Wednesday, May 11, 2016

Freedom from Consequences of Speech

It often said that "free speech does not mean freedom from consequences of speech". The idea is that only a government restriction on your ability to speak counts as a violation of free speech. I want to challenge this piece of conventional wisdom, which I have in fact deployed in my own writing in the past. Here's how I put it when discussing some aftershocks of the Cartoon Crisis in Denmark:

freedom of speech is threatened when the state prevents people from speaking freely. When your neighbour punches you in the mouth for saying something he finds offensive your freedom of speech has not been threatened.

I still stand by that. But there's a corollary that I think we too often forget.
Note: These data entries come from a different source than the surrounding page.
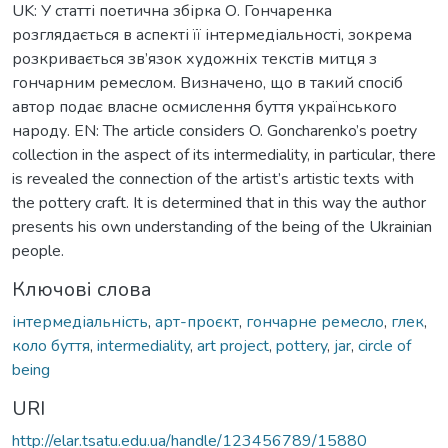
UK: У статті поетична збірка О. Гончаренка
розглядається в аспекті її інтермедіальності, зокрема
розкривається зв’язок художніх текстів митця з
гончарним ремеслом. Визначено, що в такий спосіб
автор подає власне осмислення буття українського
народу. EN: The article considers O. Goncharenko’s poetry
collection in the aspect of its intermediality, in particular, there
is revealed the connection of the artist’s artistic texts with
the pottery craft. It is determined that in this way the author
presents his own understanding of the being of the Ukrainian
people.
Ключові слова
інтермедіальність
,
арт-проєкт
,
гончарне ремесло
,
глек
,
коло буття
,
intermediality
,
art project
,
pottery
,
jar
,
circle of
being
URI
http://elar.tsatu.edu.ua/handle/123456789/15880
If my neighbor punches me in the mouth because I offend him, he is still guilty of assault. If the state considers my "offensive" remark to be a mitigating circumstance and therefore does not prosecute the assault charge as it would otherwise do, then my free speech rights have in fact been violated by the state, since it is essentially declaring me fair game for violent reprisals. Similarly, I would argue, if the state does not help me secure the site of a peaceful assembly, minimally by threatening to enforce trespassing laws against disruptive protesters, then my right to free speech has been violated.

Alice MacLachlan says she teaches John Stuart Mill's conception of free speech. As I pointed out in another context, Mill made the important point that free speech isn't just the right of a person to speak; it's also the right of an audience to hear. Accordingly, if a state, or a university, values free speech, it must enforce rules of decorum. It must protect what Mill called, not just "free speech", but "the liberty of thought and discussion".

That is, the state must not take a characterization of a speaker's ideas (whether as "false" or as "drivel" or as "hurtful") as a good reason to prevent that speaker from speaking. It is especially the right to express false notions that Mill would have wanted us to protect. How else could they be corrected?

One last point. While it is true that constitutionally protected speech is only respected or violated by the state, there's nothing to prevent a university from declaring itself a "free speech zone", meaning that it refrains from punishing its students and faculty for speaking their minds and enforces the rules of decorum that make rational debate possible. Even a bold corporation could guarantee its employees free speech rights, meaning simply that it would levy no consequences against people merely on the basis of what they say in public, even about the company. In that sense, "free speech" is actually freedom from (and protection against) at least some of the consequences of speaking. It is also, implicitly, a promise of the maintenance of order.

__________
Update: one could probably always footnote a post on this issue with a post by Ken White at Popehat.